Pro-rata reduction. Some pharmacy lien programs, including LienScripts, will negotiate a pro-rata reduction in high-fault cases — reducing the lien balance proportionally to the plaintiff's fault percentage so the lien does not consume the client's entire net.
Common fund doctrine. In most states, the attorney's fee is calculated before lien satisfaction, and some states apply the common fund doctrine to reduce liens proportionally to the attorney fee percentage. This effectively means the lien holder shares in the cost of recovery.
[!KEY] In modified comparative fault states, if your client's fault is near the bar threshold (45-55% range), the pharmacy lien strategy should be revisited before settlement. A 50% fault finding in a 50% bar state means zero recovery for the client and zero lien satisfaction — both sides lose. Early negotiation and demand positioning can prevent this outcome.
Contributory Negligence States: The Outliers
Four states and the District of Columbia still follow pure contributory negligence — Alabama, Maryland, North Carolina, Virginia, and D.C. In these jurisdictions, any plaintiff fault bars recovery entirely. Pharmacy liens in contributory negligence states face the highest risk profile, and attorneys should use lien-based care only when liability is strongly favorable.
Building Fault Analysis Into Case Intake
The best practice for PI attorneys in any comparative fault jurisdiction is to integrate fault analysis into the case intake process — before enrolling the client in a pharmacy lien program.
Key intake questions:
- What does the police report say about fault allocation?
- Are there witnesses who can speak to the plaintiff's actions?
- Is there dash cam, body cam, or surveillance footage?
- Does the client have any admissions or social media posts that bear on fault?
- What is the realistic fault range — best case, worst case, most likely?
If the most-likely fault percentage puts the case near a bar threshold or makes full lien satisfaction impractical, the attorney should discuss the risk with the client and consider alternative medication access strategies before enrollment.
Related Resources
- Arizona Comparative Fault and Pharmacy Liens
- California Comparative Fault and Pharmacy Liens
- Pharmacy Liens in No-Fault States
- What Is a Pharmacy Lien?
Frequently Asked Questions
Does comparative fault reduce the pharmacy lien balance?
No. The pharmacy lien balance reflects the actual cost of medications dispensed and does not automatically adjust for the plaintiff's fault percentage. Only the settlement recovery shrinks as fault increases. This means the pharmacy lien consumes a larger proportion of the client's net recovery as the plaintiff's fault percentage rises.
What happens to a pharmacy lien if the plaintiff is barred from recovery?

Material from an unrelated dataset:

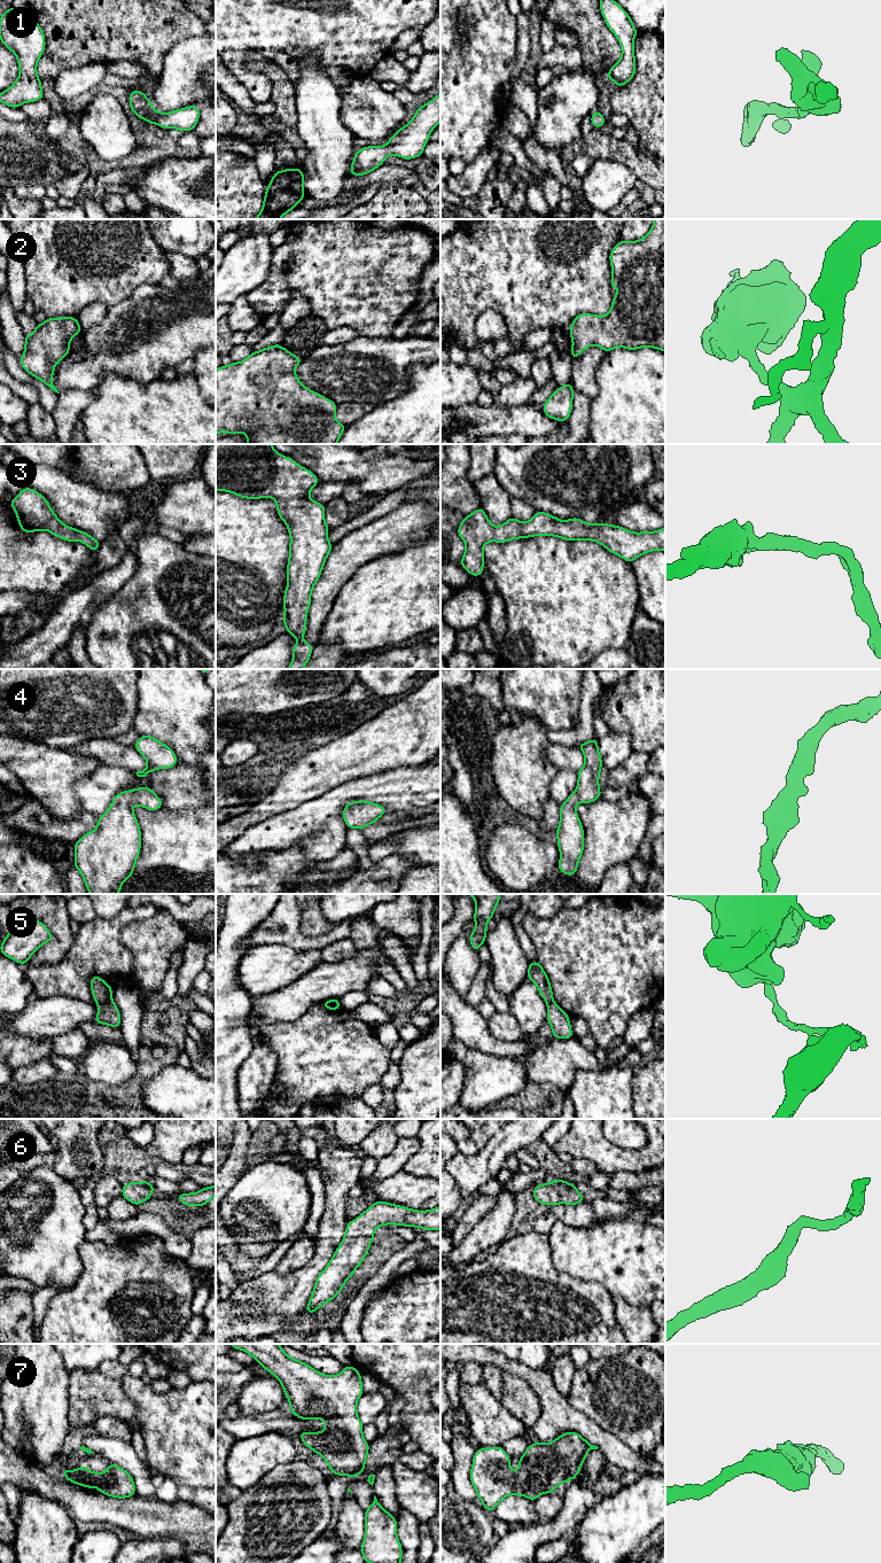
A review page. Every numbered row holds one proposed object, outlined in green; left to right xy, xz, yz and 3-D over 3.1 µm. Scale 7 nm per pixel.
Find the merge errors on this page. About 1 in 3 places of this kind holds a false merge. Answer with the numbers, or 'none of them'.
5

In modified comparative fault states with a 50% or 51% bar, if the plaintiff meets or exceeds the threshold, there is no settlement recovery and no fund from which to pay the pharmacy lien. The lien remains a legal obligation but has no practical source of payment. Most pharmacy lien programs absorb this loss, but attorneys should assess fault risk at intake.
Can pharmacy liens be negotiated down in high-fault cases?

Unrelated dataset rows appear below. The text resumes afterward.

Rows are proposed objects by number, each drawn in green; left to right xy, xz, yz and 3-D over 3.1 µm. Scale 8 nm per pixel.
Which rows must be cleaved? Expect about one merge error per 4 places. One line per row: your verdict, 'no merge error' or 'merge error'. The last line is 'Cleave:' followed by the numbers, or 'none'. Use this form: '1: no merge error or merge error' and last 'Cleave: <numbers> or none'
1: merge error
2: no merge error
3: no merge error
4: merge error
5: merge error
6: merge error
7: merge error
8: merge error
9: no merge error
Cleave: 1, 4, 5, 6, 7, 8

Yes. Most pharmacy lien programs, including LienScripts, will negotiate a reduced balance in cases where the plaintiff's high fault percentage makes full lien satisfaction impractical. Common approaches include pro-rata fault reduction and common-fund-doctrine application. A MERIT report with per-medication documentation facilitates this negotiation.

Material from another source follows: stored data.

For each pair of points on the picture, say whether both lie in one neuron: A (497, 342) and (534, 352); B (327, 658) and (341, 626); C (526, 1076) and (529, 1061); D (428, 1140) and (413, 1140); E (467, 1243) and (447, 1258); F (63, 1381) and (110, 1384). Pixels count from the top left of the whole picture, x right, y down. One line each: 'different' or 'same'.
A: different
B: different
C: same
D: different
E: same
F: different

Which comparative fault system is best for pharmacy lien cases?
Pure comparative fault is most favorable for pharmacy lien recovery because there is always a potential settlement pool, regardless of the plaintiff's fault level. Modified systems with 50% or 51% bars introduce total-loss risk if the plaintiff's fault meets the threshold. Contributory negligence states (Alabama, Maryland, North Carolina, Virginia, D.C.) are highest risk.